Il presidente della Corea del
nord, Kim Jong Il ha dichiarato che la Corea del Nord parteciperà, come
previsto, alla sessione di colloqui sul suo programma
nucleare. Ai negoziati prenderanno parte a Pechino, il prossimo 8
novembre, le due Coree, Stati Uniti, Russia, Cina e Giappone.
Le
autorità di Cuba, Paese dove il recente passaggio dell’uragano Wilma ha provocato
diverse vittime, hanno accettato l’offerta di aiuti da parte degli Stati Uniti.

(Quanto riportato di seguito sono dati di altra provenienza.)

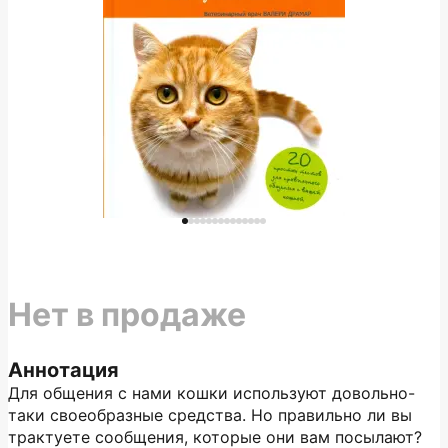
Нет в продаже
Аннотация
Для общения с нами кошки используют довольно-
таки своеобразные средства. Но правильно ли вы
трактуете сообщения, которые они вам посылают?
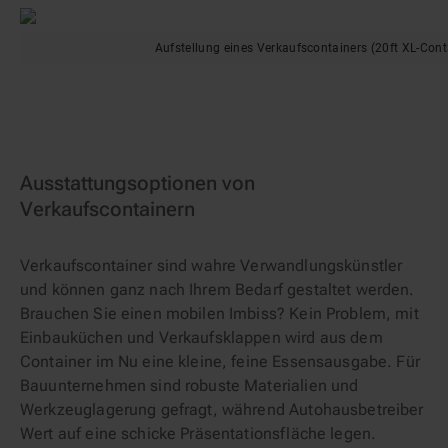
Aufstellung eines Verkaufscontainers (20ft XL-Cont
Ausstattungsoptionen von
Verkaufscontainern
Verkaufscontainer sind wahre Verwandlungskünstler
und können ganz nach Ihrem Bedarf gestaltet werden.
Brauchen Sie einen mobilen Imbiss? Kein Problem, mit
Einbauküchen und Verkaufsklappen wird aus dem
Container im Nu eine kleine, feine Essensausgabe. Für
Bauunternehmen sind robuste Materialien und
Werkzeuglagerung gefragt, während Autohausbetreiber
Wert auf eine schicke Präsentationsfläche legen.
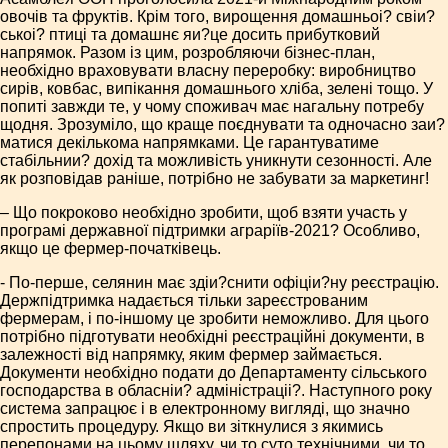
овочів та фруктів. Крім того, вирощення домашньоі? свіи?
ськоі? птиці та домашнє яи?це досить прибутковий
напрямок. Разом із цим, розробляючи бізнес-план,
необхідно враховувати власну переробку: виробництво
сирів, ковбас, випікання домашнього хліба, зелені тощо. У
попиті завжди те, у чому споживач має нагальну потребу
щодня. Зрозуміло, що краще поєднувати та одночасно заи?
матися декількома напрямками. Це гарантуватиме
стабільнии? дохід та можливість уникнути сезонності. Але
як розповідав раніше, потрібно не забувати за маркетинг!
– Що покроково необхідно зробити, щоб взяти участь у
програмі державної підтримки аграріїв-2021? Особливо,
якщо це фермер-початківець.
- По-перше, селянин має здіи?снити офіціи?ну реєстрацію.
Держпідтримка надається тільки зареєстрованим
фермерам, і по-іншому це зробити неможливо. Для цього
потрібно підготувати необхідні реєстраційні документи, в
залежності від напрямку, яким фермер займається.
Документи необхідно подати до Департаменту сільського
господарства в обласніи? адміністраціі?. Наступного року
система запрацює і в електронному вигляді, що значно
спростить процедуру. Якщо ви зіткнулися з якимись
перепонами на цьому шляху, чи то суто технічними, чи то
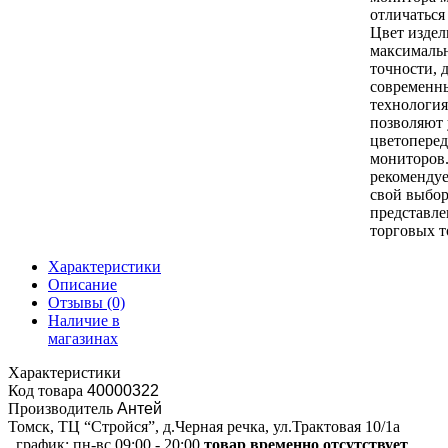
отличаться
Цвет издел
максималь
точности, 
современн
технология
позволяют
цветоперед
мониторов
рекомендуе
свой выбор
представл
торговых т
Характеристики
Описание
Отзывы
(0)
Наличие в
магазинах
Характеристики
Код товара
40000322
Производитель
Антей
Томск, ТЦ “Стройся”, д.Черная речка, ул.Трактовая 10/1а
график:
пн-вс 09:00 - 20:00
товар временно отсутствует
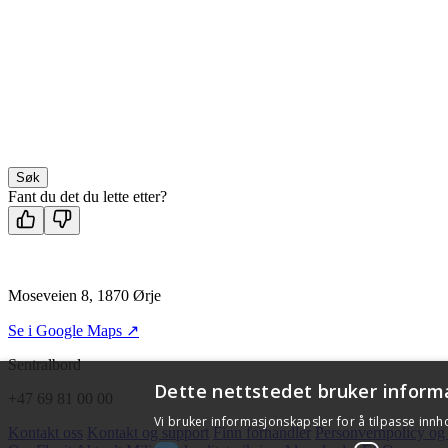
Søk
Fant du det du lette etter?
Moseveien 8, 1870 Ørje
Se i Google Maps ↗
Sentralbord
Dette nettstedet bruker inform
+47 69 81 00 00
Vi bruker informasjonskapsler for å tilpasse innh
Kontakt oss
Kontakt og support
Finn forhandler
Personvernpolicy og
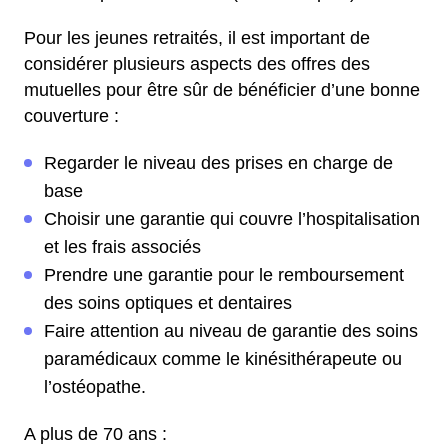
Pour les jeunes retraités, il est important de
considérer plusieurs aspects des offres des
mutuelles pour être sûr de bénéficier d’une bonne
couverture :
Regarder le niveau des prises en charge de
base
Choisir une garantie qui couvre l’hospitalisation
et les frais associés
Prendre une garantie pour le remboursement
des soins optiques et dentaires
Faire attention au niveau de garantie des soins
paramédicaux comme le kinésithérapeute ou
l’ostéopathe.
A plus de 70 ans :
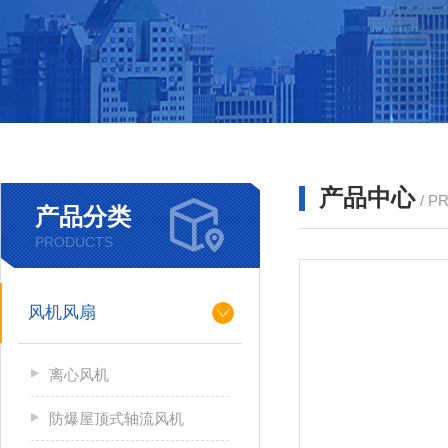
产品中心
/ P
产品分类
PRODUCTS
风机风扇
离心风机
防爆屋顶式轴流风机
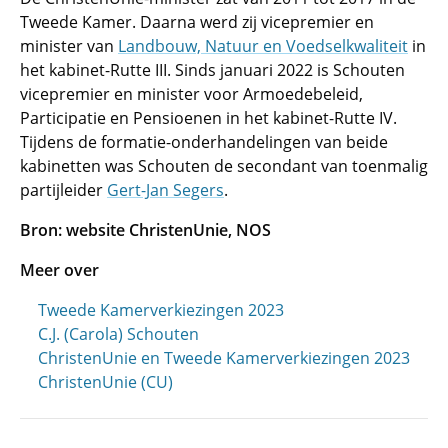
Tweede Kamer. Daarna werd zij vicepremier en
minister van
Landbouw, Natuur en Voedselkwaliteit
in
het kabinet-Rutte III. Sinds januari 2022 is Schouten
vicepremier en minister voor Armoedebeleid,
Participatie en Pensioenen in het kabinet-Rutte IV.
Tijdens de formatie-onderhandelingen van beide
kabinetten was Schouten de secondant van toenmalig
partijleider
Gert-Jan Segers
.
Bron: website ChristenUnie, NOS
Meer over
Tweede Kamerverkiezingen 2023
C.J. (Carola) Schouten
ChristenUnie en Tweede Kamerverkiezingen 2023
ChristenUnie (CU)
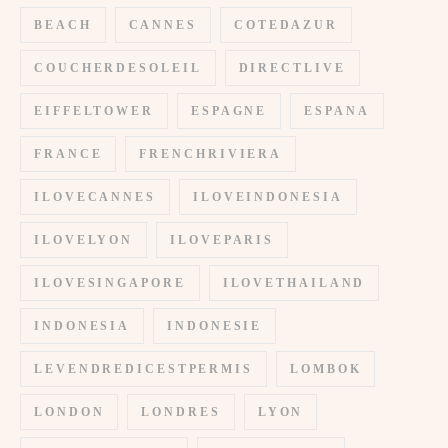
BEACH
CANNES
COTEDAZUR
COUCHERDESOLEIL
DIRECTLIVE
EIFFELTOWER
ESPAGNE
ESPANA
FRANCE
FRENCHRIVIERA
ILOVECANNES
ILOVEINDONESIA
ILOVELYON
ILOVEPARIS
ILOVESINGAPORE
ILOVETHAILAND
INDONESIA
INDONESIE
LEVENDREDICESTPERMIS
LOMBOK
LONDON
LONDRES
LYON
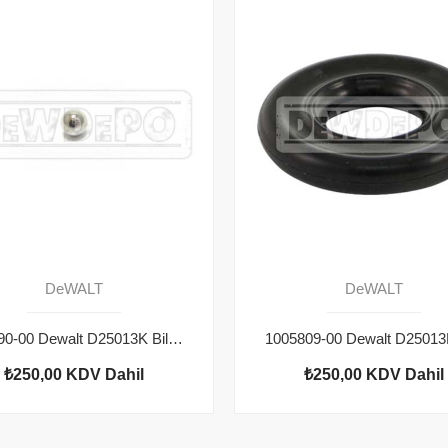
DeWALT
DeWALT
583890-00 Dewalt D25013K Bilye
₺250,00
KDV Dahil
₺250,00
KDV Dahil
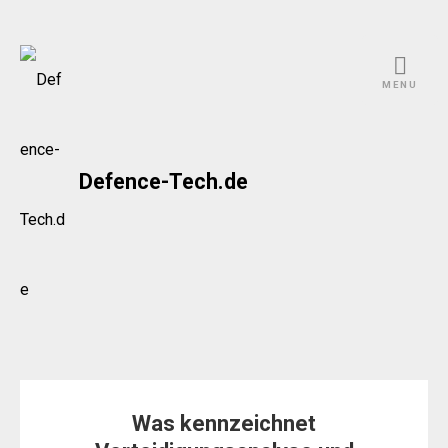
Skip
to
MENU
content
Defence-Tech.de
Was kennzeichnet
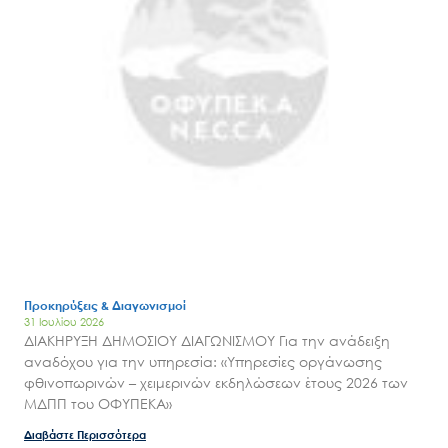
Search
for:
Ο.ΦΥ.ΠΕ.Κ.Α.
Νέα – Δημοσιότητα
Άξονες δράσης
Μ.Δ.Π.Π.
Έργα
Εισιτήρια
Επικοινωνία
Προκηρύξεις & Διαγωνισμοί
31 Ιουλίου 2026
ΔΙΑΚΗΡΥΞΗ ΔΗΜΟΣΙΟΥ ΔΙΑΓΩΝΙΣΜΟΥ Για την ανάδειξη
αναδόχου για την υπηρεσία: «Υπηρεσίες οργάνωσης
φθινοπωρινών – χειμερινών εκδηλώσεων έτους 2026 των
ΜΔΠΠ του ΟΦΥΠΕΚΑ»
Διαβάστε Περισσότερα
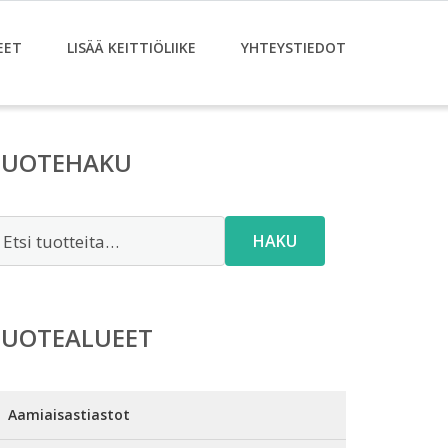
EET
LISÄÄ KEITTIÖLIIKE
YHTEYSTIEDOT
TUOTEHAKU
tsi:
HAKU
TUOTEALUEET
Aamiaisastiastot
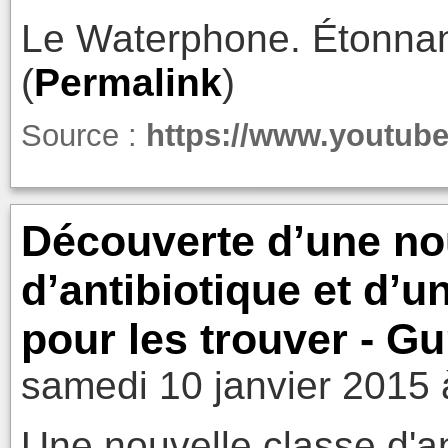
Le Waterphone. Étonnan
(
Permalink
)
Source :
https://www.youtu
Découverte d’une no
d’antibiotique et d’
pour les trouver - G
samedi 10 janvier 2015 
Une nouvelle classe d'a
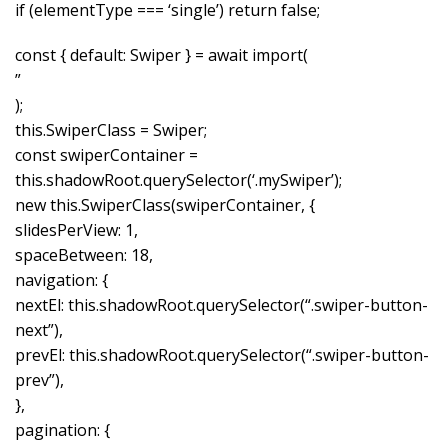
if (elementType === ‘single’) return false;
const { default: Swiper } = await import(
”
);
this.SwiperClass = Swiper;
const swiperContainer =
this.shadowRoot.querySelector(‘.mySwiper’);
new this.SwiperClass(swiperContainer, {
slidesPerView: 1,
spaceBetween: 18,
navigation: {
nextEl: this.shadowRoot.querySelector(“.swiper-button-
next”),
prevEl: this.shadowRoot.querySelector(“.swiper-button-
prev”),
},
pagination: {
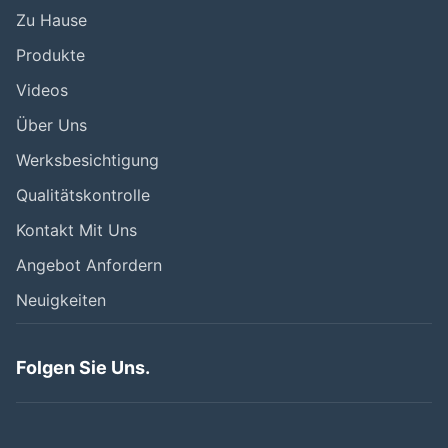
Zu Hause
Produkte
Videos
Über Uns
Werksbesichtigung
Qualitätskontrolle
Kontakt Mit Uns
Angebot Anfordern
Neuigkeiten
Folgen Sie Uns.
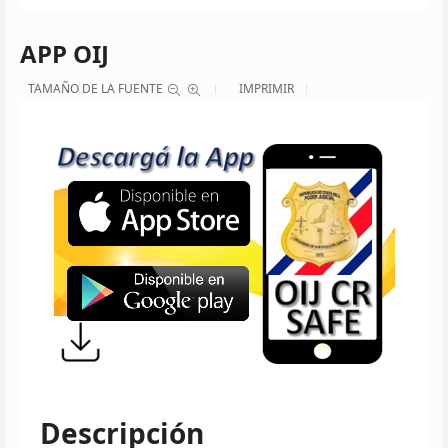
APP OIJ
TAMAÑO DE LA FUENTE
IMPRIMIR
Descripción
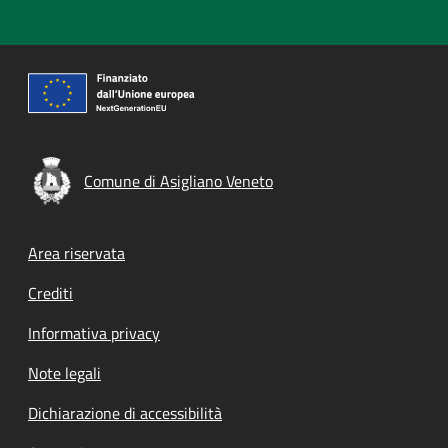
Comune di Asigliano Veneto
Footer menu
Area riservata
Crediti
Informativa privacy
Note legali
Dichiarazione di accessibilità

Una squadra americana si recherà, infatti, sull’isola per valutare i danni
causati da Wilma. Alla fine di agosto, l’amministrazione cubana si era
dichiarata disponibile ad inviare oltre 1600 medici in Lousiana per soccorrere
la popolazione colpita dall’uragano Katrina. In quell’occasione, la Casa
Bianca, aveva rifiutato la proposta dell’Avana, spiegando che considerava
adeguato il numero di medici americani. Stati Uniti e Cuba non hanno relazioni
diplomatiche da oltre 40 anni ed è la prima volta che il governo dell’Avana
accoglie una offerta di aiuto statunitense. Come nel caso del Pakistan, che ha
accettato aiuti umanitari da parte dell’India dopo il devastante terremoto
nella regione del Kasmir, anche le relazioni tra Cuba e Stati Uniti trovano,
dunque, un punto di incontro di fronte ad una grave emergenza. L’uragano Wilma
ha provocato, complessivamente, più di 20 morti in Messico, in Florida e a
Cuba.
Colombia, Nicaragua, Costarica e
Panama hanno dichiarato lo stato di allarme per l’imminente arrivo della
tempesta tropicale ‘Beta’, che secondo il centro meteorologico di Miami,
potrebbe trasformarsi, già oggi, in uragano.
In Italia, è stato
svelato un piano per uccidere il giudice Ottavio Sferlazza, capo dell’ufficio
GIP del Tribunale di Caltanissetta e presidente della Corte d’assise nel
processo per la strage di Capaci. Un commerciante ha rivelato che ‘Cosa Nostra’
gli aveva chiesto di pianificare l’attentato contro il giudice, lungo la strada
che porta a Caltanisetta, con un ingente quantitativo di esplosivo.